Gaya Main Malangan Terkendala Fisik, Javier Roca: Pemain Arema Harus Pintar

Javier Roca menyadari saat ini gaya main Malangan yang diterapkannya masih terkendala fisik pemain. Karenanya, pelatih asal Chile itu meminta pemain Arema harus pintar.

Untuk bisa tampil menekan lawan dengan high pressing memang dibutuhkan fisik dan stamina prima. Namun, hal itu cuma bisa dilakukan Arema selama babak pertama saja, seperti saat kalah 1-2 dari Persib Bandung pekan lalu.

Berkaca dari sini, Roca mencoba membenahi masalah fisik tersebut. Namun, yang terpenting menurutnya, ide dari permainan Malangan itu sendiri sudah tertanam dalam mindset pemain Arema.

“Sekarang tinggal fisiknya mulai diatur. Saya mengerti tidak ada klub atau pemain di dunia bisa melakukan high pressing selama 90 menit. Di situlah pemain harus pintar, terutama untuk mengatur tempo permainan. Kita tidak bisa menyerang dan bertahan dalam satu ritme,” kata Roca.
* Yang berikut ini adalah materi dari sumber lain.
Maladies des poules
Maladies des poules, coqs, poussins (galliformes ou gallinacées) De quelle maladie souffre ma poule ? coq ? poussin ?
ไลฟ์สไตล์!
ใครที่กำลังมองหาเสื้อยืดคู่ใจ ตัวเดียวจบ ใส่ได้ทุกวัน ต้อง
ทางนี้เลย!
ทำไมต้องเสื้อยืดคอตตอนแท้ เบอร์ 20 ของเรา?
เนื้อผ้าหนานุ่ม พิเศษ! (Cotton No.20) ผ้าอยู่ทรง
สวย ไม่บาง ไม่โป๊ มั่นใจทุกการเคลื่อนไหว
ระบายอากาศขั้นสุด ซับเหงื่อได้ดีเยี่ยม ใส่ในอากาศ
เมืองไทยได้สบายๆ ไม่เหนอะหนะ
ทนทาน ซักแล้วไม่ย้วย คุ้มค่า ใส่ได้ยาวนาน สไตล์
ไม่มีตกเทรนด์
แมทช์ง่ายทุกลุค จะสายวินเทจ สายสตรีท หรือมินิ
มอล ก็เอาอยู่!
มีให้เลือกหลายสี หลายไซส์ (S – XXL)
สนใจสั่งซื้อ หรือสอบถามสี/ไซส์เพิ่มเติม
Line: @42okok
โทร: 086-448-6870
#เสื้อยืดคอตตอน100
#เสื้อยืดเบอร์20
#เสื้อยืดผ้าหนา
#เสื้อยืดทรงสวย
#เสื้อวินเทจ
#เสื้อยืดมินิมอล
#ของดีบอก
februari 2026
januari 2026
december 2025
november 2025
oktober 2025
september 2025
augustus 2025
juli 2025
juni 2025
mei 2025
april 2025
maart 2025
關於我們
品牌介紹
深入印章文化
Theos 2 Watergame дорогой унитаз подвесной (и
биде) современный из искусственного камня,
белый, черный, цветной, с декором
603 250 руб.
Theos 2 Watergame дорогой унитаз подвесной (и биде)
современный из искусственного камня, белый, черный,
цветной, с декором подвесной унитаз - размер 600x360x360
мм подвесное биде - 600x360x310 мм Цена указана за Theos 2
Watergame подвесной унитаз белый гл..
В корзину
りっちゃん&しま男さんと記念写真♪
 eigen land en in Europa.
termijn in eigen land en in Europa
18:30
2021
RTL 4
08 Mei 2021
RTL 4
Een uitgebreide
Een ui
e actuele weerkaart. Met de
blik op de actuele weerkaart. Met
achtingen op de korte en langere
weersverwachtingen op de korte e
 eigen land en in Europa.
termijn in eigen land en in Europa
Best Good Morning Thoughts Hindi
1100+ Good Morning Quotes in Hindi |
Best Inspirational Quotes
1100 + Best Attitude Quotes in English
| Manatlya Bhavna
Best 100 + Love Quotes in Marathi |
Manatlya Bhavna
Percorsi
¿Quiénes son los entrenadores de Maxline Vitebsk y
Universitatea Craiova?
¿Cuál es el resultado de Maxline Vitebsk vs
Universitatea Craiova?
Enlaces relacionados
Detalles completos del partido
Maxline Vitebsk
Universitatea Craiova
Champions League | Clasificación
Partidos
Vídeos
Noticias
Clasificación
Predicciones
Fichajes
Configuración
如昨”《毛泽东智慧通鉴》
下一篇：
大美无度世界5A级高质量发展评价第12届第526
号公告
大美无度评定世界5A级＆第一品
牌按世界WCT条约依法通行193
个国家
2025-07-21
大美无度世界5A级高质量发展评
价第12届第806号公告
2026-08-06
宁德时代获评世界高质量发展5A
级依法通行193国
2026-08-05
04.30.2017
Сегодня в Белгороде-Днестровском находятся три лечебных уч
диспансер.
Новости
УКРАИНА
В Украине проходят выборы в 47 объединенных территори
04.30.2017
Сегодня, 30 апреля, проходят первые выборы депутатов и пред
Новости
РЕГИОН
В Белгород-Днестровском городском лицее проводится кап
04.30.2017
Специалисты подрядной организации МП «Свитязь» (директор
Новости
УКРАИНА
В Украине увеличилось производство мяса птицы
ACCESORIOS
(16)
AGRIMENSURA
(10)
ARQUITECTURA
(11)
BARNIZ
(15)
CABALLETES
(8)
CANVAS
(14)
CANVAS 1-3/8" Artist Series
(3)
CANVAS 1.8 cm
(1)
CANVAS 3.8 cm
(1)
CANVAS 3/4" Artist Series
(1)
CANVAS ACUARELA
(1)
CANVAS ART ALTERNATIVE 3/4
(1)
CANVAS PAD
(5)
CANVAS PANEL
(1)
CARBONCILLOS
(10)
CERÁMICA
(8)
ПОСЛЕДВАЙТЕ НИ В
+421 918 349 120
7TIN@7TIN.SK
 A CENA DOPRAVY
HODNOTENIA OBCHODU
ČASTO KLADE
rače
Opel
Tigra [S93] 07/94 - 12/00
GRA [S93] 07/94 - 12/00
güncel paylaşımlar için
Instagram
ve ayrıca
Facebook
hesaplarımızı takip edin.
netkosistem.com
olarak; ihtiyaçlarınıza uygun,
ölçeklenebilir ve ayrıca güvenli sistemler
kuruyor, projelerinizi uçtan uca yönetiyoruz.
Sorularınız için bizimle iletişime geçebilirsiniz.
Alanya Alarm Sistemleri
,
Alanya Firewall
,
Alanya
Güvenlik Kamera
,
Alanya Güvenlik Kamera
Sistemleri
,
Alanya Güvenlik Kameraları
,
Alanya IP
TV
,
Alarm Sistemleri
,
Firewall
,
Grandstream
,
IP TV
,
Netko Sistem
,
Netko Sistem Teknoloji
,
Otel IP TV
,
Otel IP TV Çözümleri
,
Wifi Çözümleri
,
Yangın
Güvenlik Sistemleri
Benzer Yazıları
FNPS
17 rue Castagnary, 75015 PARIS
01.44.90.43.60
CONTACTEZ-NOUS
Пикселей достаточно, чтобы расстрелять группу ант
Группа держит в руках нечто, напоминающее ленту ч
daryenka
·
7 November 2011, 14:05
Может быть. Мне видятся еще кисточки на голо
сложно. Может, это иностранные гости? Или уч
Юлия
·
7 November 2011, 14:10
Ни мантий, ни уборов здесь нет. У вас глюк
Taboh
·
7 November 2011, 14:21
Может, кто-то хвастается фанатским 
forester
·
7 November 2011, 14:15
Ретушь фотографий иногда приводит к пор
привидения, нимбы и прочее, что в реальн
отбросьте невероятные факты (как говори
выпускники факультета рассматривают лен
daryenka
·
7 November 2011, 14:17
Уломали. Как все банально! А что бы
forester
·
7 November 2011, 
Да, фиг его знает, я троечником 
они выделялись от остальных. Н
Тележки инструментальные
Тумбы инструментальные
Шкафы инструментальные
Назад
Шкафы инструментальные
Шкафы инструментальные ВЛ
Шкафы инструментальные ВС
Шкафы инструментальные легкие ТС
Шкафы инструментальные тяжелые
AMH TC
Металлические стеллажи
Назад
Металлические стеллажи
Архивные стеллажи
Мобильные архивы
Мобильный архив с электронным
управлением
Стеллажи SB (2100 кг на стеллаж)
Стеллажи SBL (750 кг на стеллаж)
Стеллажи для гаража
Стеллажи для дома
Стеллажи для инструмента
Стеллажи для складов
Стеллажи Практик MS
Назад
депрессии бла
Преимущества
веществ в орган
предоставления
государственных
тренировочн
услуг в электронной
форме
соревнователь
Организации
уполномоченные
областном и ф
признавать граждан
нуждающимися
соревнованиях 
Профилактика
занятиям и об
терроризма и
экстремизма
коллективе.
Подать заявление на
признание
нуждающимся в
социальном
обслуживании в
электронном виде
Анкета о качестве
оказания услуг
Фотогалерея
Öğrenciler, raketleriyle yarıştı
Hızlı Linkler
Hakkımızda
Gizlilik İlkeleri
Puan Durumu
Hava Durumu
Pemain Arema Harus Pintar dan Lebih Efisien Bermain

Javier Roca sudah menemukan cara agar hemat tenaga saat menerapkan high pressing ini. Menurutnya, hal itu bisa diterapkan jika pemain lebih pintar dalam menguasai zona di lapangan.

Pelan-pelan, ode itu dibagikannya kepada pemain dalam sesi latihan, dan saat melihat video bersama. Dalam pendekatan personal kepada pemain, pelatih berusia 45 tahun itu pun berusaha menyampaikannya.

“Harusnya ide itu sudah mulai masuk (ke pikiran pemain). Paling tidak, kita lakukan pressing dalam satu zona tertentu selama mungkin,” imbuhnya.

Tidak Merisaukan Kebutuhan Playmaker Khusus

Untuk mengatur tempo dan ritme permainan kapan menyerang, atau menguasai bola, identik dengan sosok playmaker. Namun, Javier Roca tak terlalu merisaukan hal tersebut, meski Arema sejatinya punya sosok Evan Dimas yang bisa diperankan di sana.

“Sebenarnya, bukan cuma playmaker saja yang bisa mengatur tempo, semua pemain bisa melakukannya. Tapi, saya tidak mau pikirkan lebih jauh, saya manfaatkan pemain yang ada, saya tidak mau pusing,” pungkasnya.